┌─ Data records

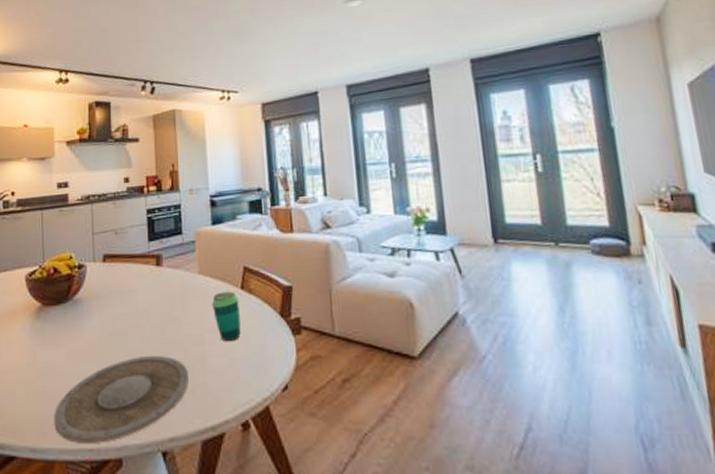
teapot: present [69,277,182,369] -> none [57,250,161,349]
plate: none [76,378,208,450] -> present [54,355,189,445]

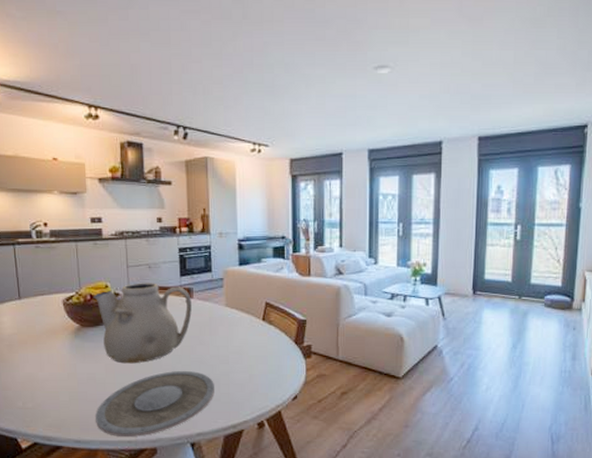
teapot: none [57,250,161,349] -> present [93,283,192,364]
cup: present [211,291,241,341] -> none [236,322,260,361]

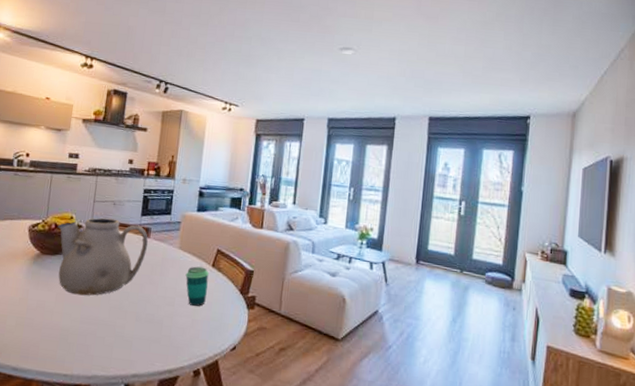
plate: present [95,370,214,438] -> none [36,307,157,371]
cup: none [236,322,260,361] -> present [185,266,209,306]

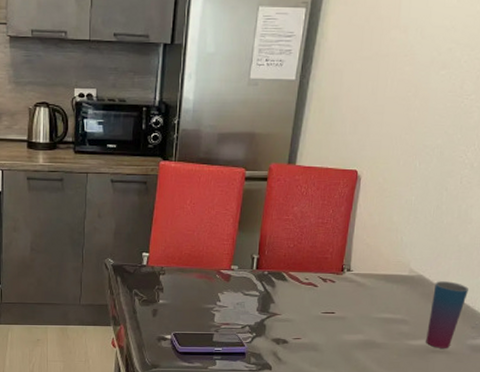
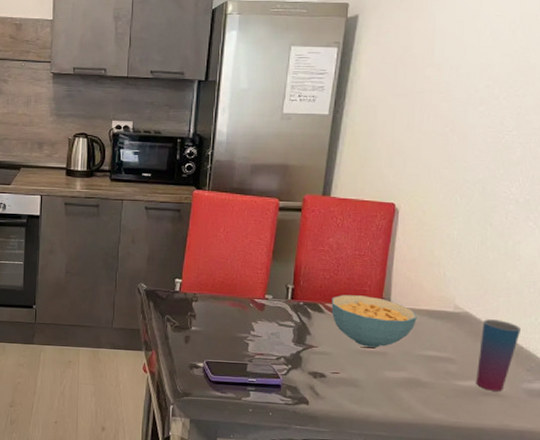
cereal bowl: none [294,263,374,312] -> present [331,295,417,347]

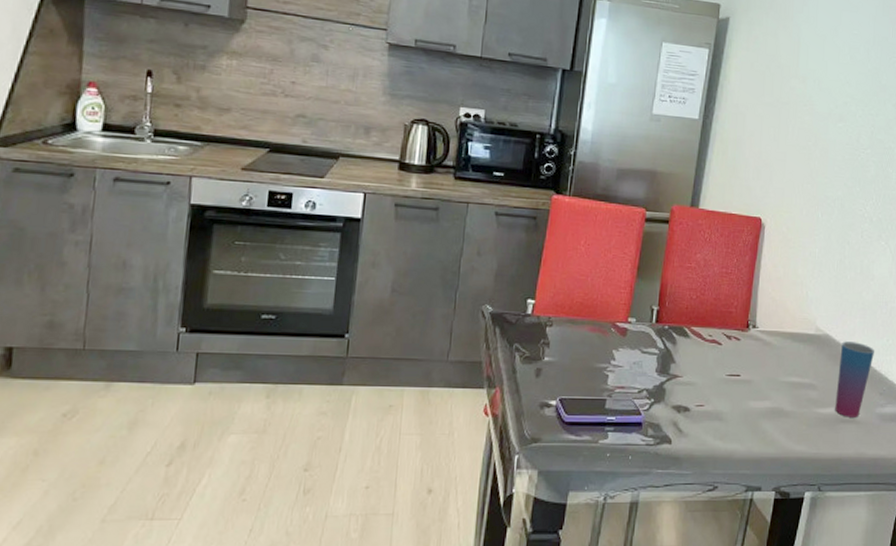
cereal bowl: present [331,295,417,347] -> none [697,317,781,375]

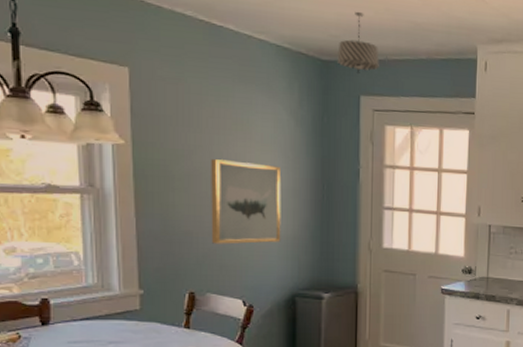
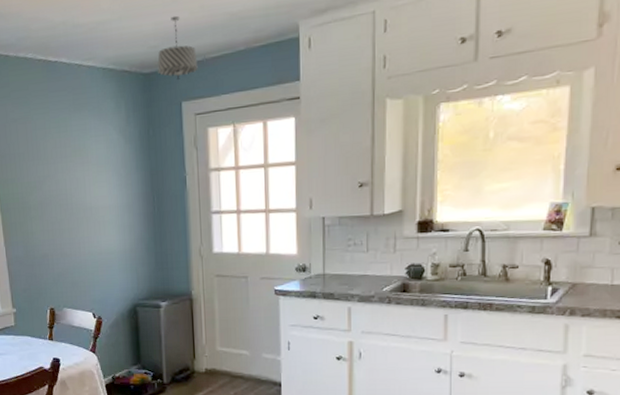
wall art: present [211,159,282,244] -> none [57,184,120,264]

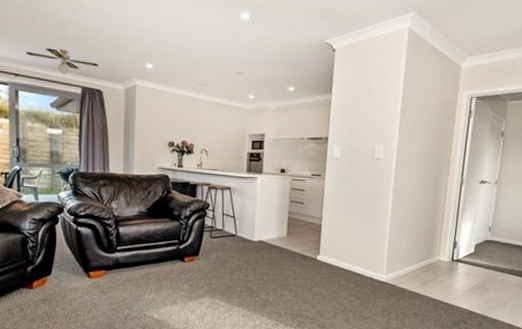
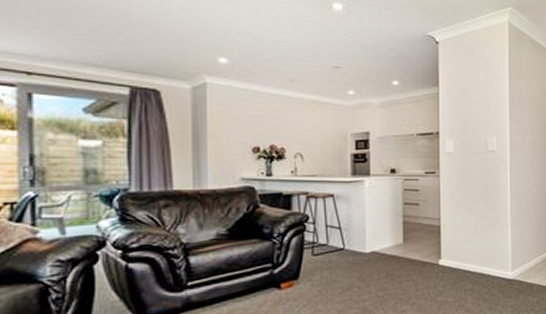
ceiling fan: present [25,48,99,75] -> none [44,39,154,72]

└─

● What is being asked: Your copy should hold only the lines running from the one that contains "cereal bowl: none" through the final line of the data; transcribe them exactly, both ends included, and leave pictures out.

● The answer:
cereal bowl: none [294,263,374,312] -> present [331,295,417,347]

cereal bowl: present [331,295,417,347] -> none [697,317,781,375]

wall art: present [211,159,282,244] -> none [57,184,120,264]

ceiling fan: present [25,48,99,75] -> none [44,39,154,72]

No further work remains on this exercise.